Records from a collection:
########

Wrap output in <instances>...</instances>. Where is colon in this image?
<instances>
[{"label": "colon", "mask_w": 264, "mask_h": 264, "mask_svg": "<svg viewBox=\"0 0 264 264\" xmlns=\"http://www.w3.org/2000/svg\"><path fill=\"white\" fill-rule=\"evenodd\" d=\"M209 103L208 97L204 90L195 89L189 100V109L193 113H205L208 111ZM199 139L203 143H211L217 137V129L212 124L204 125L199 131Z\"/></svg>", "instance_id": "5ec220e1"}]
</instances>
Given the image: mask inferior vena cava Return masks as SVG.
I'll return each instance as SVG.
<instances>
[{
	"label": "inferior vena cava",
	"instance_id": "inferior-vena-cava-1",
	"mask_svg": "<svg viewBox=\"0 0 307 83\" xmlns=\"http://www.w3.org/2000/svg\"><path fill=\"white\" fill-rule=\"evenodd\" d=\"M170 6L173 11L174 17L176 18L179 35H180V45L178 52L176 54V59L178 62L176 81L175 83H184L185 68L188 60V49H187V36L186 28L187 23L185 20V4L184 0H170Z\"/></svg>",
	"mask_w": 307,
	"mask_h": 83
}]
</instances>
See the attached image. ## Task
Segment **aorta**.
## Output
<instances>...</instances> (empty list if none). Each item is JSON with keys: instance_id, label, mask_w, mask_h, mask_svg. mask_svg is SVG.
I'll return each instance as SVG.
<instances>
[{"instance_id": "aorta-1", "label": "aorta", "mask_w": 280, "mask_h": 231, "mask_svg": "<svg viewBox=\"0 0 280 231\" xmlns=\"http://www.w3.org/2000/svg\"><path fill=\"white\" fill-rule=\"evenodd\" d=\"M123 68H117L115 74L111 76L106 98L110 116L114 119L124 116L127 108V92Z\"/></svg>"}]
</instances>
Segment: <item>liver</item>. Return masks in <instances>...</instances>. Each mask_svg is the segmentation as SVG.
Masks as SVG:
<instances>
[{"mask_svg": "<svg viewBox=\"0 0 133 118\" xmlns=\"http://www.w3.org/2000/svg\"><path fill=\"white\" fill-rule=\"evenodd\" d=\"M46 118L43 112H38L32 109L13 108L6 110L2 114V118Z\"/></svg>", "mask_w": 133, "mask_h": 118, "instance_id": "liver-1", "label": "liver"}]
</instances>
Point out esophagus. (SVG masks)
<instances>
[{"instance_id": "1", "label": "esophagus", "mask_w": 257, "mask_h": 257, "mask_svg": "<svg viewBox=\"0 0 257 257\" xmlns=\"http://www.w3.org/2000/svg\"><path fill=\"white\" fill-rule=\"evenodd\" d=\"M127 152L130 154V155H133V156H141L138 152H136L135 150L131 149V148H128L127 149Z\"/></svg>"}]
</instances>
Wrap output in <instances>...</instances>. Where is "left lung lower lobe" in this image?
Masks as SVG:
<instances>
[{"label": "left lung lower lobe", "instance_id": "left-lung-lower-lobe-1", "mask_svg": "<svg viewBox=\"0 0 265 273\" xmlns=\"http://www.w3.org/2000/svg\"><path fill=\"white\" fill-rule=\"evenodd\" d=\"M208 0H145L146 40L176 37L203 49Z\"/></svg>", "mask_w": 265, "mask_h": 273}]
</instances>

########

--- Stated problem ---
Copy the data word for word, from the line containing "Given the image: mask" up to and including the last line of the data.

--- Result for this task ---
Given the image: mask inferior vena cava Return masks as SVG.
I'll return each instance as SVG.
<instances>
[{
	"label": "inferior vena cava",
	"instance_id": "inferior-vena-cava-1",
	"mask_svg": "<svg viewBox=\"0 0 307 83\" xmlns=\"http://www.w3.org/2000/svg\"><path fill=\"white\" fill-rule=\"evenodd\" d=\"M170 6L173 11L174 17L176 18L179 35H180V45L178 52L176 54V59L178 62L176 81L175 83H184L185 68L188 60V49H187V36L186 28L187 23L185 20V4L184 0H170Z\"/></svg>",
	"mask_w": 307,
	"mask_h": 83
}]
</instances>
See the attached image. ## Task
Segment **aorta**.
## Output
<instances>...</instances> (empty list if none). Each item is JSON with keys: instance_id, label, mask_w, mask_h, mask_svg. mask_svg is SVG.
I'll return each instance as SVG.
<instances>
[{"instance_id": "aorta-1", "label": "aorta", "mask_w": 280, "mask_h": 231, "mask_svg": "<svg viewBox=\"0 0 280 231\" xmlns=\"http://www.w3.org/2000/svg\"><path fill=\"white\" fill-rule=\"evenodd\" d=\"M123 68H117L115 74L111 76L106 98L110 116L114 119L124 116L127 108V92Z\"/></svg>"}]
</instances>
Segment: <item>liver</item>. Return masks in <instances>...</instances>. Each mask_svg is the segmentation as SVG.
Masks as SVG:
<instances>
[{"mask_svg": "<svg viewBox=\"0 0 133 118\" xmlns=\"http://www.w3.org/2000/svg\"><path fill=\"white\" fill-rule=\"evenodd\" d=\"M46 118L43 112H38L32 109L13 108L6 110L2 114V118Z\"/></svg>", "mask_w": 133, "mask_h": 118, "instance_id": "liver-1", "label": "liver"}]
</instances>
Point out esophagus. (SVG masks)
<instances>
[{"instance_id": "1", "label": "esophagus", "mask_w": 257, "mask_h": 257, "mask_svg": "<svg viewBox=\"0 0 257 257\" xmlns=\"http://www.w3.org/2000/svg\"><path fill=\"white\" fill-rule=\"evenodd\" d=\"M127 152L130 154V155H133V156H141L138 152H136L135 150L131 149V148H128L127 149Z\"/></svg>"}]
</instances>
Wrap output in <instances>...</instances>. Where is "left lung lower lobe" in this image?
Masks as SVG:
<instances>
[{"label": "left lung lower lobe", "instance_id": "left-lung-lower-lobe-1", "mask_svg": "<svg viewBox=\"0 0 265 273\" xmlns=\"http://www.w3.org/2000/svg\"><path fill=\"white\" fill-rule=\"evenodd\" d=\"M208 0H145L146 40L176 37L203 49Z\"/></svg>", "mask_w": 265, "mask_h": 273}]
</instances>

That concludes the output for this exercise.